Analysts expected income of 70 cents per share and $2.42 billion in revenue, according to FactSet.
Tenet said outpatient visits grew 2.5 percent and inpatient admissions fell 3.5 percent, with emergency department visits and surgeries both rising. Adjusted admissions combines both inpatient admissions and outpatient procedures.
The company said bad debt costs, or bills the company does not expect to be paid, increased 9 percent to $207 million.
Tenet said it is lowering its guidance for earnings before interest, taxes, depreciation and amortization because admissions weren't as strong as it expected over the first half of the year. It expects adjusted EBITDA between $1.25 billion and $1.3 billion for 2013, compared with a prior range of $1.33 billion to $1.43 billion.

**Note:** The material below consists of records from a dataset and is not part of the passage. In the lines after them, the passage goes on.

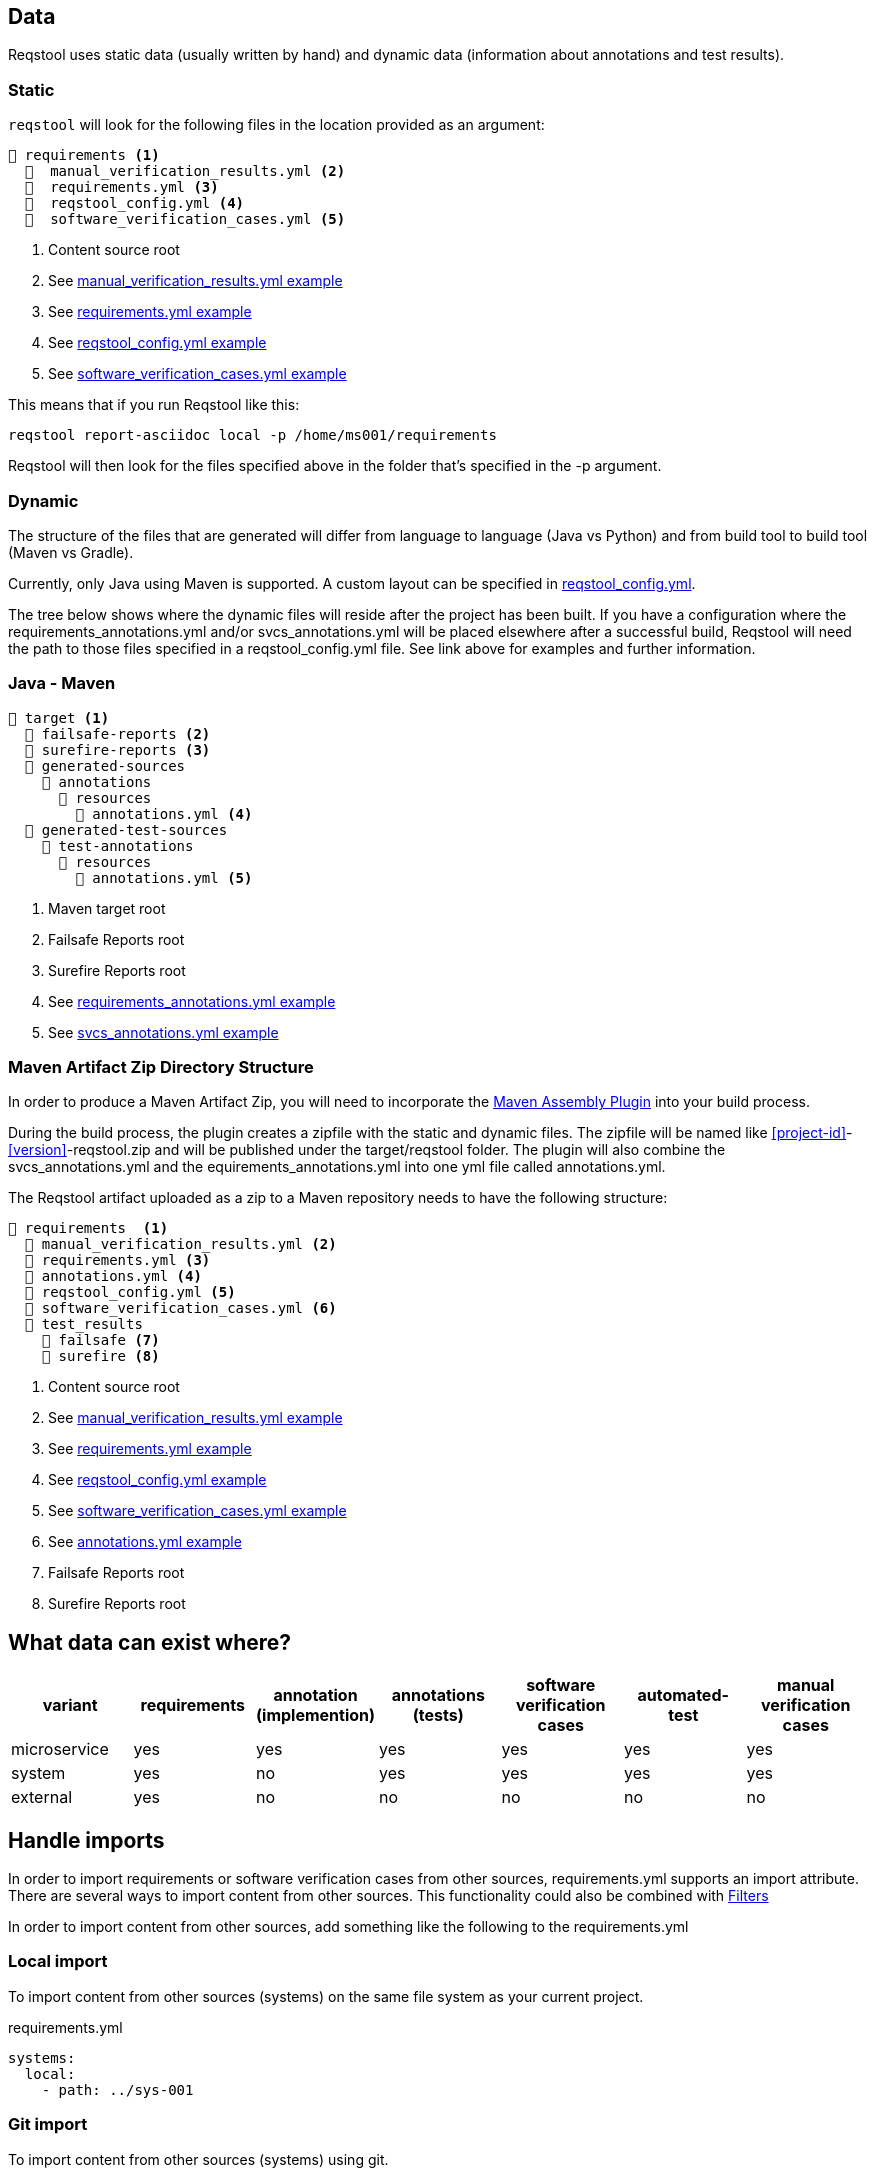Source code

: == Data

Reqstool uses static data (usually written by hand) and dynamic data (information about annotations and test results).

[[static-directory-structure]]
=== Static
`reqstool` will look for the following files in the location provided as an argument:

[listing]
----
📒 requirements <.>
  📄  manual_verification_results.yml <.>
  📄  requirements.yml <.>
  📄  reqstool_config.yml <.>
  📄  software_verification_cases.yml <.>
----
<.> Content source root
<.> See xref:yml/manual_verification_results.adoc[manual_verification_results.yml example]
<.> See xref:yml/requirements.adoc[requirements.yml example]
<.> See xref:yml/reqstool_config.adoc[reqstool_config.yml example]
<.> See xref:yml/software_verification_cases.adoc[software_verification_cases.yml example]

This means that if you run Reqstool like this:

```bash
reqstool report-asciidoc local -p /home/ms001/requirements
```

Reqstool will then look for the files specified above in the folder that's specified in the -p argument. 

[[dynamic-directory-structure]]
=== Dynamic

The structure of the files that are generated will differ from language to language (Java vs Python) and from build tool to build tool (Maven vs Gradle).

Currently, only Java using Maven is supported. A custom layout can be specified in xref:file_and_directory_set.adoc#reqstool_config[reqstool_config.yml].

The tree below shows where the dynamic files will reside after the project has been built. If you have a configuration where the requirements_annotations.yml and/or svcs_annotations.yml will be placed elsewhere after a successful build, Reqstool will need the path to those files specified in a reqstool_config.yml file. See link above for examples and further information.


[[java-maven-directory-structure]]
=== Java - Maven

[listing]
----
📒 target <.>
  📂 failsafe-reports <.>
  📂 surefire-reports <.>
  📂 generated-sources
    📂 annotations
      📂 resources
        📄 annotations.yml <.>
  📂 generated-test-sources
    📂 test-annotations
      📂 resources
        📄 annotations.yml <.> 
----
<.> Maven target root
<.> Failsafe Reports root
<.> Surefire Reports root
<.> See xref:yml/requirements_annotations.adoc[requirements_annotations.yml example]
<.> See xref:yml/svcs_annotations.adoc[svcs_annotations.yml example]

[[maven-artifact-zip-directory-structure]]
=== Maven Artifact Zip Directory Structure

In order to produce a Maven Artifact Zip, you will need to incorporate the https://github.com/Luftfartsverket/requirements-tool-maven-assembly[Maven Assembly Plugin] into your build process. 

During the build process, the plugin creates a zipfile with the static and dynamic files. The zipfile will be named like <<project-id>>-<<version>>-reqstool.zip and will be published under the target/reqstool folder.
The plugin will also combine the svcs_annotations.yml and the equirements_annotations.yml into one yml file called annotations.yml.

The Reqstool artifact uploaded as a zip to a Maven repository needs to have the following structure:

[listing]
----
📒 requirements  <.>
  📄 manual_verification_results.yml <.>
  📄 requirements.yml <.>
  📄 annotations.yml <.>
  📄 reqstool_config.yml <.>
  📄 software_verification_cases.yml <.>
  📂 test_results
    📂 failsafe <.>
    📂 surefire <.>
----
<.> Content source root
<.> See xref:yml/manual_verification_results.adoc[manual_verification_results.yml example]
<.> See xref:yml/requirements.adoc[requirements.yml example]
<.> See xref:yml/reqstool_config.adoc[reqstool_config.yml example]
<.> See xref:yml/software_verification_cases.adoc[software_verification_cases.yml example]
<.> See xref:yml/annotations.adoc[annotations.yml example]
<.> Failsafe Reports root
<.> Surefire Reports root


== What data can exist where?

|===
|variant|requirements|annotation (implemention)|annotations (tests)|software verification cases|automated-test|manual verification cases

|microservice|yes|yes|yes|yes|yes|yes
|system|yes|no|yes|yes|yes|yes
|external|yes|no|no|no|no|no
|===


== Handle imports

In order to import requirements or software verification cases from other sources, requirements.yml supports an import attribute. There are several ways to import content from other sources. This functionality could also be combined with <<filters>>

In order to import content from other sources, add something like the following to the requirements.yml

=== Local import

To import content from other sources (systems) on the same file system as your current project. 

.requirements.yml
```yaml

systems:
  local:
    - path: ../sys-001

```

=== Git import

To import content from other sources (systems) using git. 

The git key supports a optional value of an env_token, where you could enter a token to authenticate yourself in order to access the repository. 

Normally, you should refrain from entering token information explicitly, but rather point towards a secret only accessible through your development/production pipeline or environment variables. 

If no authentication is required in order to access the repository, the field `env_token` can be omitted


.requirements.yml
```yaml
systems:
  git:
    - url: https://github.com/Luftfartsverket/reqstool-demo
      branch: main
      path: docs/reqstool
      env_token: SECRET_TOKEN
```



=== Maven import

To import content from other sources (systems) using Maven. 

.requirements.yml
```yaml
systems:
  maven:
    - url: https://maven.pkg.github.com/Luftfartsverket/reqstool-client
      group_id: se.lfv.reqstool.testdata
      artifact_id: reqstool-testdata-test-basic-ms101
      path: ""
      version: 0.0.2
```

=== Import from different sources

It is also possible to import files from different types of sources. 

.requirements.yml
```yaml
systems:
  local:
    - path: ../sys-001
  git:
    - url: https://github.com/Luftfartsverket/reqstool-demo
      branch: main
      path: docs/reqstool
```

[[filters]]
== Filters

Filters can be applied on both requirements.yml and software_verification_cases.yml in order to exclude or include certain requirements or software verification cases. Note that the `filter` key is on different levels in the two files


.requiremens.yml
```yaml
systems:
  local:
    - path: ../sys-001
      filters:
        sys-001:
          requirement_ids:
            includes: ["REQ_sys001_103", "ext-001:REQ_ext001_101"]
```


.software_verification_cases.yml
```yaml
filters:
  sys-001:
    svc_ids:
      includes: ["SVC_sys001_101", "SVC_sys001_109"]
```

The new guidance represents growth of about 6 percent from 2012 adjusted EBITDA of $1.2 billion.
The company runs 49 hospitals, 129 outpatient centers, and Conifer Health Solutions, which offers business process services to health care providers.
In June Tenet agreed to buy fellow hospital operator Vanguard Health Systems Inc. for about $1.8 billion, in a deal that will expand its reach into new markets as millions of patients start to gain insurance coverage through the health care overhaul.
Tenet and Vanguard expect to close the deal, which is valued $4.3 billion including $2.5 billion in debt, by year-end.